> [WHAT THIS TASK INVOLVES]
Pull out each line below that contains the word "سواء", and copy those lines unchanged.

> [TASK INPUT]
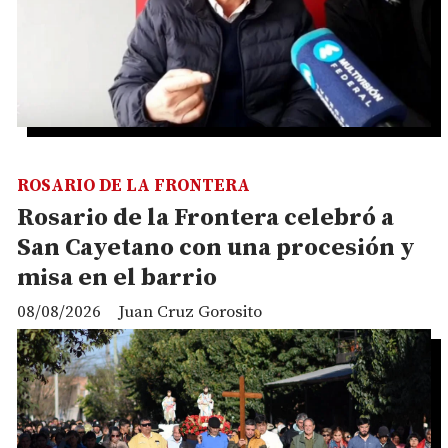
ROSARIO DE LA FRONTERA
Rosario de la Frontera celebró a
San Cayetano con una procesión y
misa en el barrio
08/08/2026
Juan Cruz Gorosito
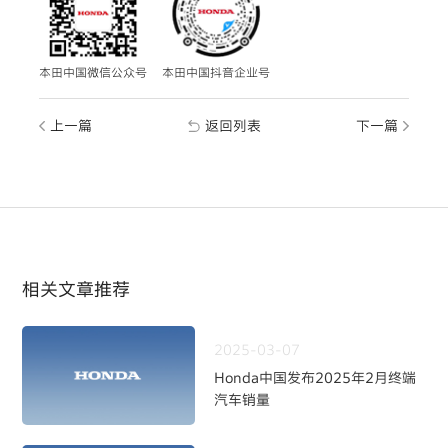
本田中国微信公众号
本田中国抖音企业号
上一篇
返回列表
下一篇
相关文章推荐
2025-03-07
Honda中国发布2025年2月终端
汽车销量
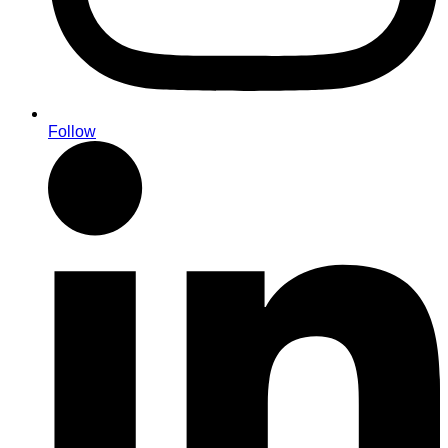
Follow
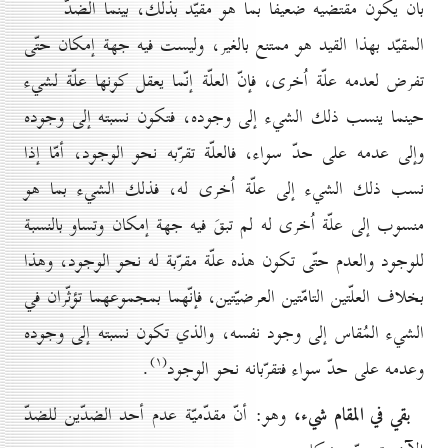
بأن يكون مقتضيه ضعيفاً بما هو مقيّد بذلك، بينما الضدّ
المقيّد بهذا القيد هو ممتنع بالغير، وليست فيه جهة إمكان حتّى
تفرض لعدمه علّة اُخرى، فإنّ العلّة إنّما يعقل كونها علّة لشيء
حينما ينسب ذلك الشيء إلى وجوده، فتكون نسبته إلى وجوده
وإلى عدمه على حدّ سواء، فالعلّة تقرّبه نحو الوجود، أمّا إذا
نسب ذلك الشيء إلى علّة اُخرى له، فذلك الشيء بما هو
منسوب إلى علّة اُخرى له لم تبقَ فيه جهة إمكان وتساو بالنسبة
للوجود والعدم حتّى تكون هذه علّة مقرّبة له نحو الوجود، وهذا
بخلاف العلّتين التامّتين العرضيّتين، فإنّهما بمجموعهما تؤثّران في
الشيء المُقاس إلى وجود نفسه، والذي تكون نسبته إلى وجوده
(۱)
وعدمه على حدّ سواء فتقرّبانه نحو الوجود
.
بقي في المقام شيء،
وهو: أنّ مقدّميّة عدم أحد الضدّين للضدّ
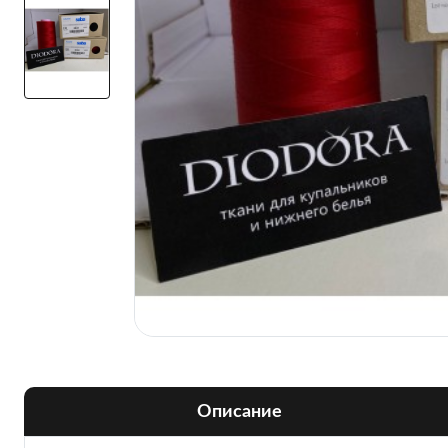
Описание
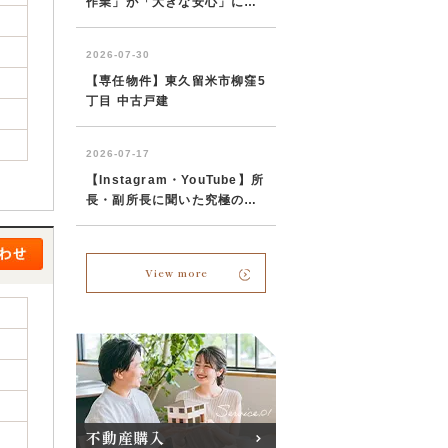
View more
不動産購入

> [SOLUTION BELOW]
وإلى عدمه على حدّ سواء، فالعلّة تقرّبه نحو الوجود، أمّا إذا
وعدمه على حدّ سواء فتقرّبانه نحو الوجود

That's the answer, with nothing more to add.